Xiong Wei, Wu Rao-Ping, Tan Meng-Xia, Tong Zhou-Jie, He Ling-Kun, Guan Shu, Liu Li-Juan, Yin Can-Can, Shen Yu-Lin, Ge Hui-Xiang, Gao Yun
Affiliated Stomatological Hospital of Nanchang University Nanchang, Jiangxi, P. R. China.
Jiangxi Provincial Key Laboratory of Oral Biomedicine Nanchang, Jiangxi, P. R. China.
Int J Clin Exp Pathol. 2017 Nov 1;10(11):11317-11325. eCollection 2017.
Trigeminal neuralgia (TN) is one of the most intense forms of facial pain. It has been reported that the P2X receptor plays a crucial role in facilitating pain transmission, and the calcitonin-gene-related peptide (CGRP) from trigeminal ganglia (TGs) might perform differing function in nociceptive afferent input transmission. The present study investigated whether emodin can affect TN pain transmission by suppressing the expression of P2X receptors and CGRP in TGs. Chronic constriction injury of the infraorbital branch of the trigeminal nerve (CCI-ION) was used as TN model. The TN rats were randomly divided into the following 4 groups: (1) a sham group (Sham), (2) a sham rats treated with emodin group (TN + E), (3) a TN rats treated with 0.5% sodium carboxymethyl cellulose (CMC) as vehicle group (TN) and (4) a TN rats treated with emodin group (TN + E). The mechanical hyperalgesia threshold of TN rats was tested by Electric Von Frey filaments. The change of the expression of P2X receptors and CGRP in rat's TG was detected with RT-PCR, immunohistochemical staining, and Western blotting. The phosphorylation of p38 and ERK1/2 pathway of TG was detected by Western blotting. After CCI-ION injury, the threshold of mechanical hyperalgesia for the territory of ligated infraorbital nerve in TN group decreased significantly compared with that in sham group. On day 14 after operation of CCI-ION, there was also an evident increase in the expression of P2X receptors and CGRP in the TG of TN group. However after treatment with emodin, the response of mechanical hyperalgesia of TN rats was clearly increased while the enhanced expression of P2X receptor and CGRP in TN rats was significantly decreased. The phosphorylation of p38 and ERK1/2 in TN group was stronger than that in Sham group. But these phosphorylation changes in the TN rats were much weaker after treatment with emodin. In conclusion, P2X receptor may cooperate with CGRP in the pain transmission of TN, and emodin can inhibit the expression and activation of P2X receptor and CGRP in TG to relieve TN.

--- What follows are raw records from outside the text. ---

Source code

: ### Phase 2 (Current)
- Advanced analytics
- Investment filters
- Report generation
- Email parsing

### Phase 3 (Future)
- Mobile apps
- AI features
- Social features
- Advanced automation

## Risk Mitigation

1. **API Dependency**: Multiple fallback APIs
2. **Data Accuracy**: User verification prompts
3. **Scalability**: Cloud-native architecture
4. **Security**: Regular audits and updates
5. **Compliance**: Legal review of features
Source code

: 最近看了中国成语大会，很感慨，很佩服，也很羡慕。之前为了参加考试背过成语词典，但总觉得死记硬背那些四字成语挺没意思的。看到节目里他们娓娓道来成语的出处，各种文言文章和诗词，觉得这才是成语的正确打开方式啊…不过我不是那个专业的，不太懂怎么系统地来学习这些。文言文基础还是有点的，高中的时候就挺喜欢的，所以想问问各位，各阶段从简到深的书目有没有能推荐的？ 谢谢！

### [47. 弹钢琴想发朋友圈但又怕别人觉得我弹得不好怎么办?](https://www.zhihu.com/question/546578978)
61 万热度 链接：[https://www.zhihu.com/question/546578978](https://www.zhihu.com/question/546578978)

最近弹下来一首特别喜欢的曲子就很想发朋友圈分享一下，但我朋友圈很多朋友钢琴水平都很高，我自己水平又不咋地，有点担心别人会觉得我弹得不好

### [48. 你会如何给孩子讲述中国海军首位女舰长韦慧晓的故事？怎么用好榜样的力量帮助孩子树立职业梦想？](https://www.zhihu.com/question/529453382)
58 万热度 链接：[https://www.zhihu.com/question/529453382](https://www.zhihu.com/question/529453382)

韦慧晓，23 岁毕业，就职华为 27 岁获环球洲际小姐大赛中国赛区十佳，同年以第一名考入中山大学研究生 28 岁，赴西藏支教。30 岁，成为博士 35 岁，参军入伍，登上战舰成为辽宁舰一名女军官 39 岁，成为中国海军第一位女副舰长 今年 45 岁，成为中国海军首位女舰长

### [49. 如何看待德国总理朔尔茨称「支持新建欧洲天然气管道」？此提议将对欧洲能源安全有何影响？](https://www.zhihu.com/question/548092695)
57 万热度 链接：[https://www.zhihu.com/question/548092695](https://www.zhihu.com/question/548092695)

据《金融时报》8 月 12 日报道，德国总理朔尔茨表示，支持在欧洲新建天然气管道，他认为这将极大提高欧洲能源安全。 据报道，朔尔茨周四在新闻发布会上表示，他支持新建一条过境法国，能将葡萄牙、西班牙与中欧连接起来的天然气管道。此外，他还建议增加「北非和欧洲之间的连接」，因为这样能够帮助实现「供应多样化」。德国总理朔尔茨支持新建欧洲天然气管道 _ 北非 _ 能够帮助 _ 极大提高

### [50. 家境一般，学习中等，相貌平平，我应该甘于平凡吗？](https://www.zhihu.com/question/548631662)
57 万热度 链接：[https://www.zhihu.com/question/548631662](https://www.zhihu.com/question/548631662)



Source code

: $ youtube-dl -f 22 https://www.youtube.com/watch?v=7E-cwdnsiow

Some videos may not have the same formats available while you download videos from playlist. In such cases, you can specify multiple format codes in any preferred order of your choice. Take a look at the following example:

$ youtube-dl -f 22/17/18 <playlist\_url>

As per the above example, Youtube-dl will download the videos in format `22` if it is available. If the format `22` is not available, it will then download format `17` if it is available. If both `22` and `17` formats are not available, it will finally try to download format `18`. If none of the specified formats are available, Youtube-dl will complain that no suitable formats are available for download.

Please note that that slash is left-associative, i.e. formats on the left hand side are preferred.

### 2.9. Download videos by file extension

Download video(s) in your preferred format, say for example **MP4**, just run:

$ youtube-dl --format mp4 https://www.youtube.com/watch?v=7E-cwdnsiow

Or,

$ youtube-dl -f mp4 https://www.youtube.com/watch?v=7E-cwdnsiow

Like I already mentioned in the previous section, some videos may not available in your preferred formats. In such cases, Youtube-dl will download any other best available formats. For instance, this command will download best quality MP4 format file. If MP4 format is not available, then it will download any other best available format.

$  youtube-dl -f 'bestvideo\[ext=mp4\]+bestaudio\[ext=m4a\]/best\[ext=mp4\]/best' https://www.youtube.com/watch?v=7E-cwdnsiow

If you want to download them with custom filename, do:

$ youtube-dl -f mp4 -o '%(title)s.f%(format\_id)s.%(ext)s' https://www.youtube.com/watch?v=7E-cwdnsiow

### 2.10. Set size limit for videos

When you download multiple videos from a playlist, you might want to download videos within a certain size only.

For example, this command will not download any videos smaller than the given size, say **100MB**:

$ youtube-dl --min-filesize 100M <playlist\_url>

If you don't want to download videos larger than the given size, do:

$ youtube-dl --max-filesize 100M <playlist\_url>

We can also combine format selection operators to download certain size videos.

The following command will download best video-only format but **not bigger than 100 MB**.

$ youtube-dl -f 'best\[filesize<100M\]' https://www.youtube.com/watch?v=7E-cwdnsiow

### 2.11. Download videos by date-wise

三叉神经痛(TN)是最剧烈的面部疼痛形式之一。据报道,P2X受体在促进疼痛传递中起关键作用,三叉神经节(TG)中的降钙素基因相关肽(CGRP)在伤害性传入输入传递中可能发挥不同功能。本研究调查了大黄素是否能通过抑制TG中P2X受体和CGRP的表达来影响TN疼痛传递。采用三叉神经眶下支慢性缩窄损伤(CCI-ION)作为TN模型。TN大鼠随机分为以下4组:(1)假手术组(Sham),(2)大黄素处理的假手术大鼠组(TN + E),(3)用0.5%羧甲基纤维素钠(CMC)作为溶剂处理的TN大鼠组(TN)和(4)大黄素处理的TN大鼠组(TN + E)。用电子von Frey细丝测试TN大鼠的机械性痛觉过敏阈值。用RT-PCR、免疫组织化学染色和蛋白质印迹法检测大鼠TG中P2X受体和CGRP表达的变化。用蛋白质印迹法检测TG的p38和ERK1/2通路的磷酸化。CCI-ION损伤后,TN组结扎眶下神经区域的机械性痛觉过敏阈值与假手术组相比显著降低。CCI-ION手术后第14天,TN组TG中P2X受体和CGRP的表达也明显增加。然而,大黄素处理后,TN大鼠的机械性痛觉过敏反应明显增强,而TN大鼠中P2X受体和CGRP的增强表达明显降低。TN组中p38和ERK1/2的磷酸化比假手术组更强。但大黄素处理后,TN大鼠的这些磷酸化变化明显减弱。总之,P2X受体可能与CGRP在TN的疼痛传递中协同作用,大黄素可抑制TG中P2X受体和CGRP的表达及激活以缓解TN。